バーテンというと落ち着いた感じで喋り淡々とお酒を作るというイメージだったが、相馬のバーテンは一味も二味も違っていた。
相馬駅近くにお店を構える『101』はコンクリート造りで入り口は2重扉となっており、高級クラブを連想させる。地方でボッったくられるのも嫌だったが、僕は勢いでドアを開けた。こじんまりとした町のバーを想像していたが、まったくの真逆。ゆったりとした店内にダーツとビリヤードが併設され、天井は高く雰囲気がとても良い。
時間が早いせいもあって人はまばらだったが、お話を伺うには絶好のタイミング。早速バーテンの方に声をかけた。その人は山岡道治さん。このお店でバーテンとして12年以上働き、5年ほど前からは店長としてお店を任されている。
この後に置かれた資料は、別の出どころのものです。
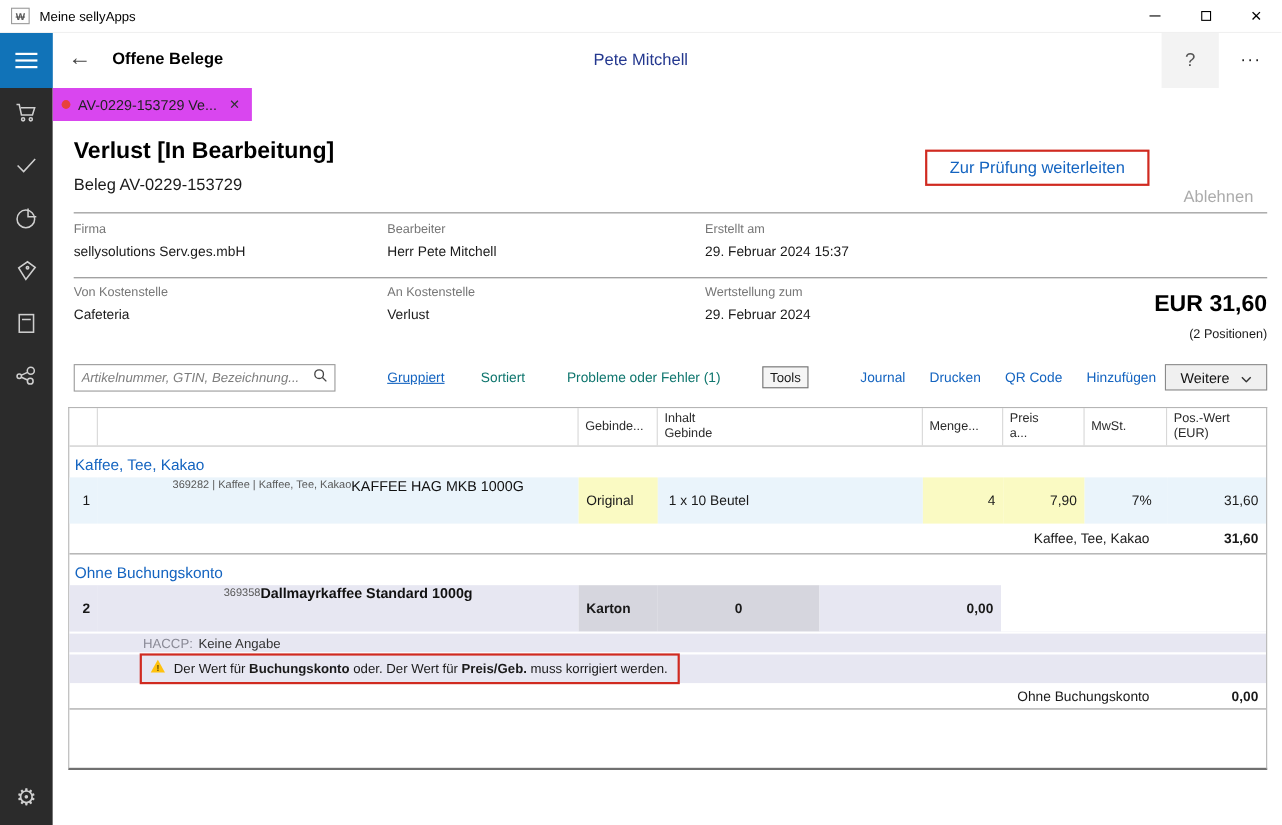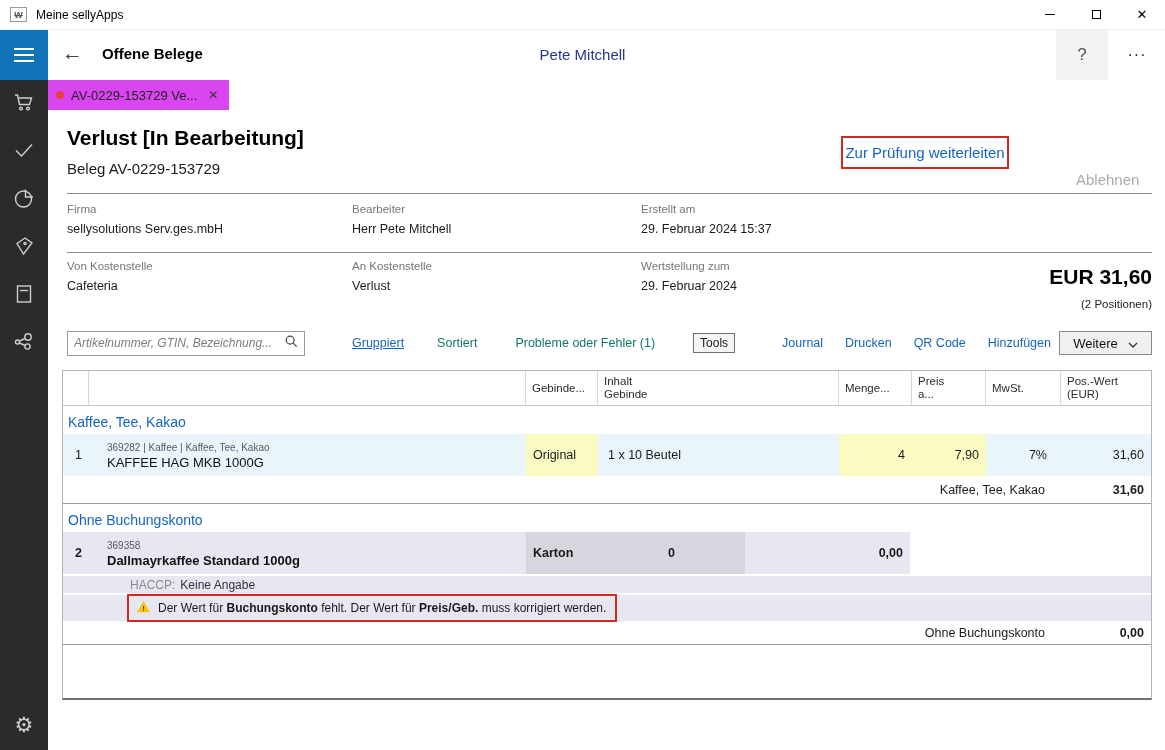"Zur Prüfung weiterleiten" .fwdwrap { width: 168px -> 204px }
僕は飲み屋と言うとチェーン店か赤提灯が主であまりバーに足を運ばないのだけれど、この人のスタイルは独特だと感じた。カウンター越しにトークをするのはバーテンとして当たり前なのだが、トークがユニークなのだ。
お客さんの話を聞くモードもあるが、だんだんエンジンがかかってくると自分でボケて勝手に盛り上がる。若いお姉さんがくるとイジって楽しむ。そして馴染みのお客さんが団体で来ると、仕事場からいつの間にやら離れ山岡さんまでパーティールームに消えてしまう。山岡さんが不在の間もオーダーは入るわけで、他のスタッフの方がマニュアルを見てお酒を作っている。それを見ていて、僕は思わずクスクス笑ってしまったものだ。このスタイルが相馬で主流だとは思えず山岡さんのオリジナルなのだろうが、不思議と店は夜になるほどお客さんで賑わい、山岡さん目当てにくる若い子も多い。
お酒を作るときは一変、阿修羅の如く手で次々とお酒を注ぎ、その速さ、丁寧さ、味は申し分がない。もちろんこの時でさえ口は動いているのだけれど。
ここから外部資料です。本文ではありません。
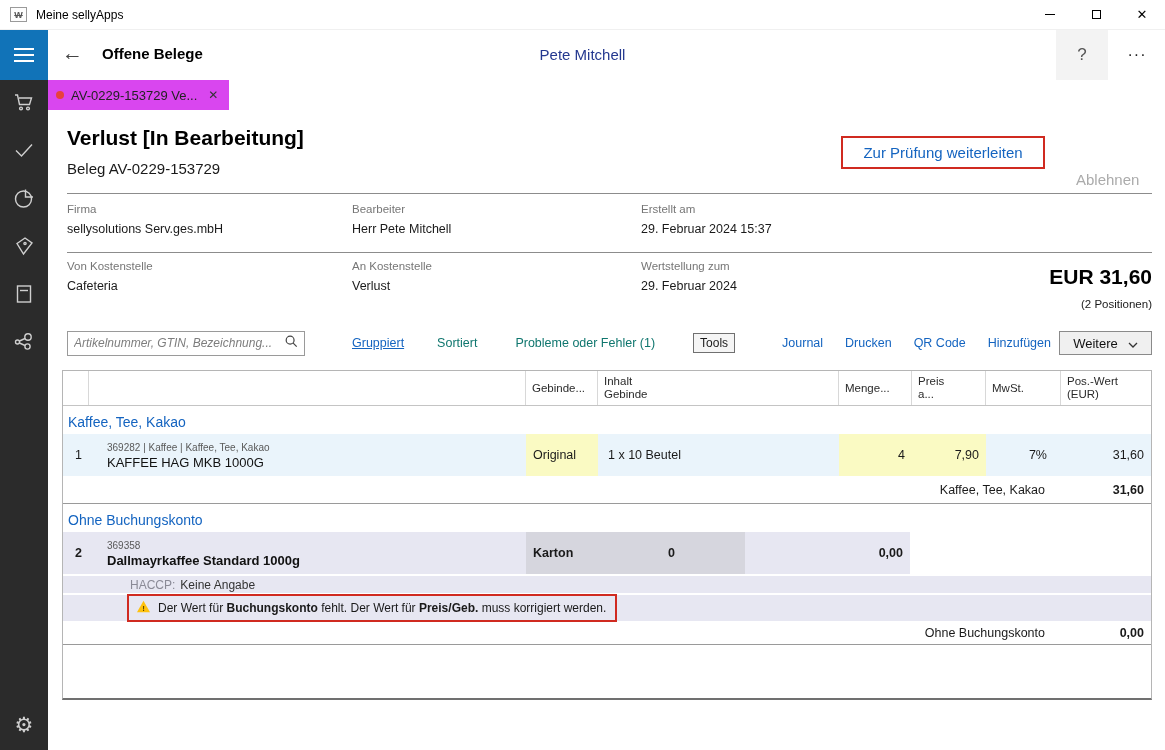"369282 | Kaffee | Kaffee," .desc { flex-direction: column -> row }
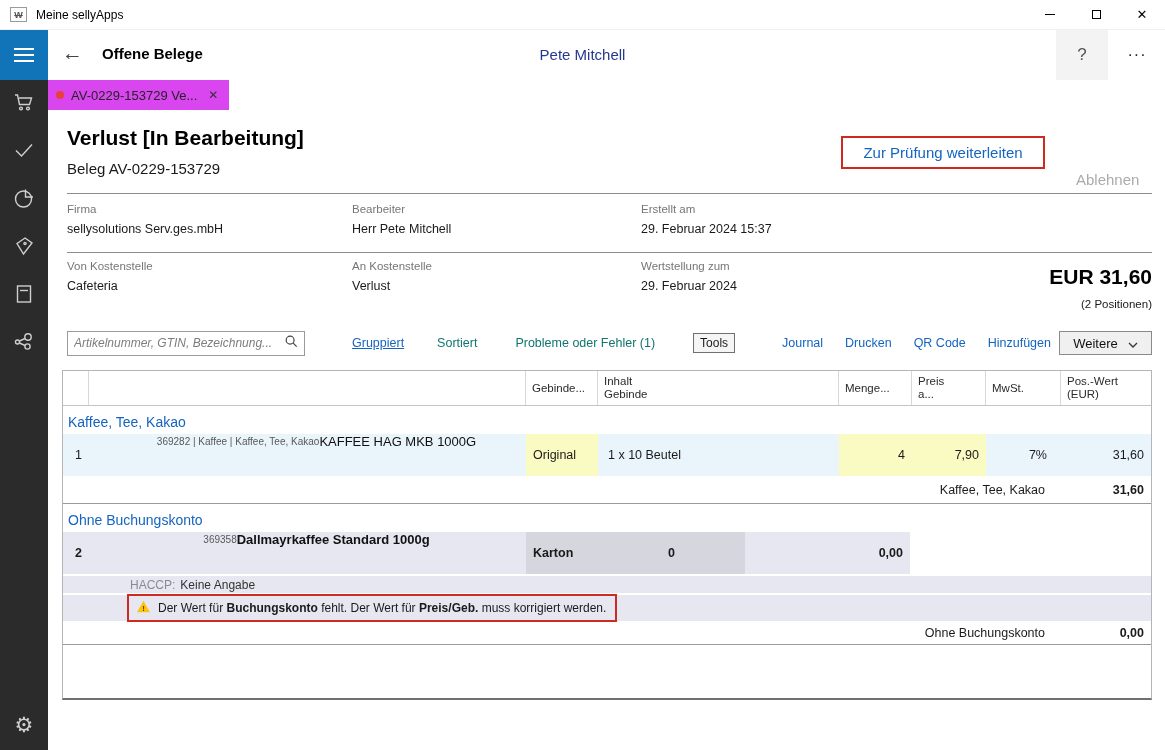"fehlt. Der Wert für" span { text: fehlt -> oder }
山岡さんのお母さんは美容師さんで、その姿を見て育った山岡さんは美容師になりたいと思っていたという。しかし酒好きな山岡さんは、気づけばバーテンになっていた。山岡さん曰く、バーテンは『天職』。その心は単純明快で、「酒も呑めるし商売もできるから」。大阪商人でもないのに誇りを『商売人としての自分』と公言するのにも最初違和感があったが、その働きっぷり、飲みっぷり、喋りっぷりを見ていて納得した。
この店の賑わいは震災前と全く変わらない光景だが、影響が皆無だった訳ではない。山岡さんは津波により父親を失い、原発事故で避難もした。しかし結局また相馬に帰ってきた。
相馬の町や海には数々の思い出や愛着があり、この町を福島県浜通りの最前線として元気にしたいと思っていると言う。
僕はそんな山岡さんの姿を見て、『天職』を見つけ出しそれに生きる人は自然活き活きとするのだなと感じた。そして思った、自分はどうなんだろうと。写真が『天職』なのか未だに分からないが、5年後、10年後も僕は変わらずカメラを持っているのだと思う。